◆ Problem: Repeat the records word for word, from the first line through the line holding "to submit proof", including that line.
Start of Provided data
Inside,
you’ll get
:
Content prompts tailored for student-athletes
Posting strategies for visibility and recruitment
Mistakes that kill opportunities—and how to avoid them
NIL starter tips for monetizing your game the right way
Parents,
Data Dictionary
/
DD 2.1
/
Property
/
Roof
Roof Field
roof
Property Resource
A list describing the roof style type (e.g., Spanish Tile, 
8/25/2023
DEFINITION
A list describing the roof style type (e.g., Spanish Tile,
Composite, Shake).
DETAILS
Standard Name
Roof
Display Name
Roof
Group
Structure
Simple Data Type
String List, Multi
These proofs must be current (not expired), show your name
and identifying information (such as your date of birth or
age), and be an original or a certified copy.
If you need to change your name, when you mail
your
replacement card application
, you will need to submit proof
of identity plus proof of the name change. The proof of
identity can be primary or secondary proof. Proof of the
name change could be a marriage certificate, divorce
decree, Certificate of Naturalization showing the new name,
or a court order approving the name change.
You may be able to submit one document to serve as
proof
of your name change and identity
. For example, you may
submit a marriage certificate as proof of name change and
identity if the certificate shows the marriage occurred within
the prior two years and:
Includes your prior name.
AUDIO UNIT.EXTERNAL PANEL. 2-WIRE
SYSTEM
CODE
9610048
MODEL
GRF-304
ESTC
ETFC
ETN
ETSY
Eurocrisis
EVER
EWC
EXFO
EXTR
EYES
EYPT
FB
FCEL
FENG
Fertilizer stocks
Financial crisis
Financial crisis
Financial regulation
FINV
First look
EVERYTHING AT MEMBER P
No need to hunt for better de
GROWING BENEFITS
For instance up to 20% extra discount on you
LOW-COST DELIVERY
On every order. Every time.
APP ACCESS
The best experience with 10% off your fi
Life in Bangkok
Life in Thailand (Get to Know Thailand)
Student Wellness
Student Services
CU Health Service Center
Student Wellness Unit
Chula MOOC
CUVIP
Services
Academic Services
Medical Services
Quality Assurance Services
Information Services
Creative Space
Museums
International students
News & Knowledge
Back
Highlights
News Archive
End of Provided data
◆ Solution to this exercise:
Inside,
you’ll get
:
Content prompts tailored for student-athletes
Posting strategies for visibility and recruitment
Mistakes that kill opportunities—and how to avoid them
NIL starter tips for monetizing your game the right way
Parents,
Data Dictionary
/
DD 2.1
/
Property
/
Roof
Roof Field
roof
Property Resource
A list describing the roof style type (e.g., Spanish Tile, 
8/25/2023
DEFINITION
A list describing the roof style type (e.g., Spanish Tile,
Composite, Shake).
DETAILS
Standard Name
Roof
Display Name
Roof
Group
Structure
Simple Data Type
String List, Multi
These proofs must be current (not expired), show your name
and identifying information (such as your date of birth or
age), and be an original or a certified copy.
If you need to change your name, when you mail
your
replacement card application
, you will need to submit proof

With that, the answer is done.